Oncorx Pharmaceuticals has developed high-affinity tricyclic phenothiazine drugs that selectively target the P-glycoprotein/CD44 complex and the β1 subunit of α4β1 integrin that are overexpressed on the surface of therapy-resistant tumors. The expression of P-glycoprotein on the therapy-resistant cell surface not only restricts access of many drugs into the altered tumor cell; it's expression creates an anchoring scaffold for a new dominant signaling pathway through α4β1 integrin. Activation of α4β1 integrin plays a crucial role in regulating the epithelial-to-mesenchymal transition, anchorage-independent growth, the reorganization of the actin cytoskeleton and cancer stem cells. It has been reported in several aggressive cancer types that the α4β1/FAK/STAT3 becomes dominant in the control of STAT3 activation in therapy-resistant tumor cells. These include both solid tumors (carcinomas) and hematopoietic tumors (leukemias); mesenchymal anchorage-independent (anoikis-resistant) tumors as well as anchorage-dependent epithelia tumors; and self-renewing cancer stem cells.
In addition, phenothiazines have been shown to reactivate the silenced phosphatase activity of the tumor suppressor PTEN in therapy-resistant tumors through upregulation of EGR1 expression. EGR1 expression is regulated in therapy-sensitive tumors by epidermal growth factor (EGF); however, EGR1 expression is mainly regulated by integrins in therapy-resistant tumors. Loss of PTEN expression results in dysregulation of PI3K/AKT signaling pathway, dysregulation of chemokine-mediated signaling, and enhancement of migration and invasion. In addition to its well-known lipid phosphatase activity and its role in the PI3K/AKT pathway, PTEN possesses protein phosphatase activity that plays an important role in the α4β1/FAK/STAT3 pathway (see diagram above).

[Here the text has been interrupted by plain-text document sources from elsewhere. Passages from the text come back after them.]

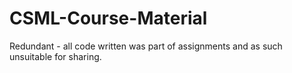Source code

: CSML-Course-Material
====================

Redundant - all code written was part of assignments and as such unsuitable for sharing.

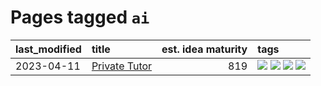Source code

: # Pages tagged `ai`

|last_modified|title|est. idea maturity|tags
|:---|:---|---:|:---|
|2023-04-11|[Private Tutor](../private_tutor.md)|819|[![](https://img.shields.io/badge/tag-ai-c456a9)](../tags/ai.md) [![](https://img.shields.io/badge/tag-discussion-d7de4b)](../tags/discussion.md) [![](https://img.shields.io/badge/tag-education-3f9741)](../tags/education.md) [![](https://img.shields.io/badge/tag-startup-e54ba1)](../tags/startup.md)|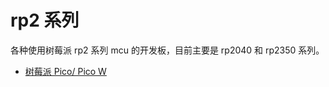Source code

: # rp2 系列

各种使用树莓派 rp2 系列 mcu 的开发板，目前主要是 rp2040 和 rp2350 系列。

- [树莓派 Pico/ Pico W](rpi-pico/readme.md)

Our high-affinity phenothiazine drugs have multiple effects in treating resistant tumors; a) they inhibit the activation of STAT3 in cooperation with the P-gp anchored α4β1; b) they restore PTEN protein phosphatase activity to its normal suppressor function; and C) they reduce the self-renewing cancer stem cell populations in a number of resistant tumor cells, including breast cancer cell lines SUM159, SUM149, MCF7 and MDA-MB-231; and melanoma cell lines MM603, SkMel19, SkMel28, SkMel29, SkMel94, and SkMel173 .
Thioridazine, the most potent phenothiazine in tumor regulation, is a tricyclic phenothiazine drug that is transformed to highly reactive quinoneimine metabolites after administration by myeloperoxidase and CYP4502D6. Although published studies have shown that thioridazine is one of the most effective compounds for treating resistance tumors; its off-target side effects have prevented successful development of a clinically effective drug product. The most important of these is its well-known QT prolongation; caused by its inhibition of the hERG K+ channels and the highly reactive quinoneimine metabolites.
Quinoneimine cardiotoxicity is not manifest an all patients; it's risk increases in the presence of peroxidase activation. Not surprisingly, the level of myeloperoxidase in cancer patients has been shown to be markedly upregulated; with up to an 8-fold increase over that in normal serum. These reactive quinoneimine metabolites react with molecular oxygen with marked efficiency to generate singlet oxygen (1O2); which then inhibits cardiac Na+, K+ ATPase in the low micromolar concentration range. Numerous scientific studies have shown that inhibition of cardiac Na+, K+ ATPase with thioridazine and related phenothiazines causes dysregulation of K+, severe ventricular tachycardia, QT prolongation, 3rd degree AV block and torsade de pointes.
Oncorx has developed a first-in-class family of phenothiazine drugs that interact minimally with the hERG K+ channels and are low risk for QT prolongation caused by these channels. Our drugs have also been reengineered to preclude formation of highly reactive quinoneimine metabolites and singlet oxygen (1O2).